* **DATA TO USE**
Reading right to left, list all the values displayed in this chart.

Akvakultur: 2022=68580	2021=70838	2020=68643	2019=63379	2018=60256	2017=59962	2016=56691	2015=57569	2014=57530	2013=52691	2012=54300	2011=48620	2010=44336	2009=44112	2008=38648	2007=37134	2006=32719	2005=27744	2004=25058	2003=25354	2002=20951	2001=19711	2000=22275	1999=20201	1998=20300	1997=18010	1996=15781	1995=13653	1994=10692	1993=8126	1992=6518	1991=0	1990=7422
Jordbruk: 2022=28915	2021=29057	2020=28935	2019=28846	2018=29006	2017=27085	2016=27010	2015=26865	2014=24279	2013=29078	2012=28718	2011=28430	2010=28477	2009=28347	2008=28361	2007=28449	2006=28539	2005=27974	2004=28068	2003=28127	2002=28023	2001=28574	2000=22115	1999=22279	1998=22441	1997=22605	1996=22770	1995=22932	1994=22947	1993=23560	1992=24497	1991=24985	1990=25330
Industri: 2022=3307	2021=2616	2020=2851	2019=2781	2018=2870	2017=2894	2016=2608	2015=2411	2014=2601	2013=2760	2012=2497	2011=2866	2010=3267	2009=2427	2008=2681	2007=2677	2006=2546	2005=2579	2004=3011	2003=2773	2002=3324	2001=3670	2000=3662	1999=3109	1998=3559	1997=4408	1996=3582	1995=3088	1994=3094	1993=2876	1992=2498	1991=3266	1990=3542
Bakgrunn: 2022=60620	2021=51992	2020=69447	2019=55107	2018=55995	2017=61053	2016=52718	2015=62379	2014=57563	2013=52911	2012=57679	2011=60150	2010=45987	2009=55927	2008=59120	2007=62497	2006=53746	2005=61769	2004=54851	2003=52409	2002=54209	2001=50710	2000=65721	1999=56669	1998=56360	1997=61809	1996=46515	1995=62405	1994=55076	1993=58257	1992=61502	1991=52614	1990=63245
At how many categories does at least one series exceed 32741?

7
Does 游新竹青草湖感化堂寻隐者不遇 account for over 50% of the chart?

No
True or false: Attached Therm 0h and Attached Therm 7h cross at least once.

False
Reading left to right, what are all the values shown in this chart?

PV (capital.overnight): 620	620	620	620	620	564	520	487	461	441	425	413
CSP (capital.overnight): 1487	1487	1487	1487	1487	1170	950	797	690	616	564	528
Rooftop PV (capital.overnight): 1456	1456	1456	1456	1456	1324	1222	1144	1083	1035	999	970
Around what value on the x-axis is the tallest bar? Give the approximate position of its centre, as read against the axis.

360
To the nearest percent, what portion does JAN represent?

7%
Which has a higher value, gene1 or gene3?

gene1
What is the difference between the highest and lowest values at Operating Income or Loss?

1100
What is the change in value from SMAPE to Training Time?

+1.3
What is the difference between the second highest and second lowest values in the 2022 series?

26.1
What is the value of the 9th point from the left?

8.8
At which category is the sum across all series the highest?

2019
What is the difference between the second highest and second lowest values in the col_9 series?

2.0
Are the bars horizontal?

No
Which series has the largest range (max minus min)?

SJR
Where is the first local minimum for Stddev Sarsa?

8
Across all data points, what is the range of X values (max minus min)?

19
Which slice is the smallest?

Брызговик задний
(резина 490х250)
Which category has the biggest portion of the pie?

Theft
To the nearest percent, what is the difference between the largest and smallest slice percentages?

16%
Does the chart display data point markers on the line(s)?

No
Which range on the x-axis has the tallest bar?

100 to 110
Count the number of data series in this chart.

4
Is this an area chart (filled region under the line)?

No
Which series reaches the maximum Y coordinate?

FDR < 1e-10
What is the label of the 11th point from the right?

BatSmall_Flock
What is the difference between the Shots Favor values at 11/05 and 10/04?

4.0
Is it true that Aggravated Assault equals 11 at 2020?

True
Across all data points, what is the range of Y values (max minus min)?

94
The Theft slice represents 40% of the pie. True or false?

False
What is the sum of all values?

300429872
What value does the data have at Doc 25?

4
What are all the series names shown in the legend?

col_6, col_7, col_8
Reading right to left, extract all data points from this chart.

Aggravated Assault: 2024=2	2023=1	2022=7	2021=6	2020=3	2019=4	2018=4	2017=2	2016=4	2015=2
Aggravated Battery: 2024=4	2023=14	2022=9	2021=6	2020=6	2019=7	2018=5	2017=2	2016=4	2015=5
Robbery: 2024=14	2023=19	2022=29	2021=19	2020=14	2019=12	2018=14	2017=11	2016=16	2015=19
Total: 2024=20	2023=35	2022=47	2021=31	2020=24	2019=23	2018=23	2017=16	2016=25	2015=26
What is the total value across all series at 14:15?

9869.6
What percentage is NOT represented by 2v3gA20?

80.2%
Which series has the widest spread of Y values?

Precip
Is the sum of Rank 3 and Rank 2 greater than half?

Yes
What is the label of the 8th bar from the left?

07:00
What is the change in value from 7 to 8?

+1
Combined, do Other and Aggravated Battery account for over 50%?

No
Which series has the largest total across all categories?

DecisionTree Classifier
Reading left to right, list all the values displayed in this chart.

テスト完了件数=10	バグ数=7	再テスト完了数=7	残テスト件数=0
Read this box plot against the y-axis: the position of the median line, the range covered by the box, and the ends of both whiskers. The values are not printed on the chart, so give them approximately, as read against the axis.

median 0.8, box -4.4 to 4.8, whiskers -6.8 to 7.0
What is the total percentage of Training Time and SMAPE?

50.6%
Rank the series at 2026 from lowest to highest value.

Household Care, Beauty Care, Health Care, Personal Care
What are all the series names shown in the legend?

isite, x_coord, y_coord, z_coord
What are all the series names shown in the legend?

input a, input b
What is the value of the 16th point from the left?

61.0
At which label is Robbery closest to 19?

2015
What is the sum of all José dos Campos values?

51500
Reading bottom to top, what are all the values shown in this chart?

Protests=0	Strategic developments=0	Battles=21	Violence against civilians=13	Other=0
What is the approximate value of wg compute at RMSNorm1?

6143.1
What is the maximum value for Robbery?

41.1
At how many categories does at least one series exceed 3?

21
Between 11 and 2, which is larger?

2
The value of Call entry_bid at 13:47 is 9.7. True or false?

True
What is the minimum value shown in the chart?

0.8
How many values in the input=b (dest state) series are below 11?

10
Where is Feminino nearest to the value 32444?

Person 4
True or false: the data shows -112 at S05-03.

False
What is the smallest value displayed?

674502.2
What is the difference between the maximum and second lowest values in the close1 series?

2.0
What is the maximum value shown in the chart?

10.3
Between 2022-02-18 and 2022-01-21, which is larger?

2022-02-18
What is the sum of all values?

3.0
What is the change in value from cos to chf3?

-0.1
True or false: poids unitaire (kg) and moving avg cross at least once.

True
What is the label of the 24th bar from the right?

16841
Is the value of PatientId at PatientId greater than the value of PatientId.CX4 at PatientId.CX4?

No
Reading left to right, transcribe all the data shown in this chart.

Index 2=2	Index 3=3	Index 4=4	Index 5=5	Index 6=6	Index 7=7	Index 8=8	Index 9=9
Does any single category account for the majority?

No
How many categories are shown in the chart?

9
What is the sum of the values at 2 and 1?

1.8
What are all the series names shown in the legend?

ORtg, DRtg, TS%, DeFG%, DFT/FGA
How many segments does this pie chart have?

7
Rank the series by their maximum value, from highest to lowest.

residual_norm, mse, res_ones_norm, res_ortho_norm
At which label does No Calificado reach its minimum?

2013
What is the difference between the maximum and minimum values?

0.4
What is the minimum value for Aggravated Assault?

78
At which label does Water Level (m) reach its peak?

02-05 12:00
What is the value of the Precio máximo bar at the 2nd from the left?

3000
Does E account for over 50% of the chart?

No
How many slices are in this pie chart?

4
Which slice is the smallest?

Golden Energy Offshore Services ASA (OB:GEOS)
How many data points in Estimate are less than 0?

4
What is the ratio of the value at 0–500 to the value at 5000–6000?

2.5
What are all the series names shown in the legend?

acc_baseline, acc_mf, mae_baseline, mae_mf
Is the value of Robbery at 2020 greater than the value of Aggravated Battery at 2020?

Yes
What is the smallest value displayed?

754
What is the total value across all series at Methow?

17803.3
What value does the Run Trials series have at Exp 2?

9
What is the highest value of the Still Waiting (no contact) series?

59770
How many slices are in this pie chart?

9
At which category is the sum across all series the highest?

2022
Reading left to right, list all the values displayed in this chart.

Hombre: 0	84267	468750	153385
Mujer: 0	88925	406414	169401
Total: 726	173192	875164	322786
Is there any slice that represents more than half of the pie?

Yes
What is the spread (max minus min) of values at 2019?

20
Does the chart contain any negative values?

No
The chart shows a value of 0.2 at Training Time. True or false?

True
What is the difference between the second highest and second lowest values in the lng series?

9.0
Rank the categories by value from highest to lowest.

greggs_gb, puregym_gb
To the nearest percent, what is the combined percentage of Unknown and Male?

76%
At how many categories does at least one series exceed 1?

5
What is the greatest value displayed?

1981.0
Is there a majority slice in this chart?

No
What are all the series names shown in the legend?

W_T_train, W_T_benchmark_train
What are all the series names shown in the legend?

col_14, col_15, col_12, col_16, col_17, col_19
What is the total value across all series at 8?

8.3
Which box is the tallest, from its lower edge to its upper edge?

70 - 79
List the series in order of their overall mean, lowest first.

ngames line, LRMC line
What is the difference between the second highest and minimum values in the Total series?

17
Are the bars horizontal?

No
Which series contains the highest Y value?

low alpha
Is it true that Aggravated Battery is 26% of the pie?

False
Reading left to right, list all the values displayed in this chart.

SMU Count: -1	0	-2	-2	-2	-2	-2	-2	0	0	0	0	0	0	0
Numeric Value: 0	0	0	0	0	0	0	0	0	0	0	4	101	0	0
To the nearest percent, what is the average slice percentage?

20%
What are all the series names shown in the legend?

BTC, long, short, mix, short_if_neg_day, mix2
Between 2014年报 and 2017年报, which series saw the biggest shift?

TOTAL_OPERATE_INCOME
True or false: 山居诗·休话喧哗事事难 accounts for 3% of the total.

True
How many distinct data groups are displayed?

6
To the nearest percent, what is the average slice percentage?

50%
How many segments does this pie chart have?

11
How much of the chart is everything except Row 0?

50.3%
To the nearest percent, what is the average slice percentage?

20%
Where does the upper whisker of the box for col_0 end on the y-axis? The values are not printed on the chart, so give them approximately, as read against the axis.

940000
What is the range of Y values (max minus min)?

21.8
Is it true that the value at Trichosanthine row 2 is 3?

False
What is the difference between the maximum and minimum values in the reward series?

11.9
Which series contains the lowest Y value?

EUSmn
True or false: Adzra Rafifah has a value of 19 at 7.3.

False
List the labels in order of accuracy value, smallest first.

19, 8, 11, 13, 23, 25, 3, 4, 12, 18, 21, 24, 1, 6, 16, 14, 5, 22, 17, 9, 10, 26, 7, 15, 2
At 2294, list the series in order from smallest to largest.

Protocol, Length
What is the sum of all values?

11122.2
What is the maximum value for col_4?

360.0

* **INSTRUCTION**
Rewrite the stretch from the line containing "ORtg, DRtg, TS%, DeFG%, DFT/FGA" through the line containing "At which label does No", changing "segments" to "slices" and leaving everything else in those lines untouched.

* **THE ANSWER**
ORtg, DRtg, TS%, DeFG%, DFT/FGA
How many slices does this pie chart have?

7
Rank the series by their maximum value, from highest to lowest.

residual_norm, mse, res_ones_norm, res_ortho_norm
At which label does No Calificado reach its minimum?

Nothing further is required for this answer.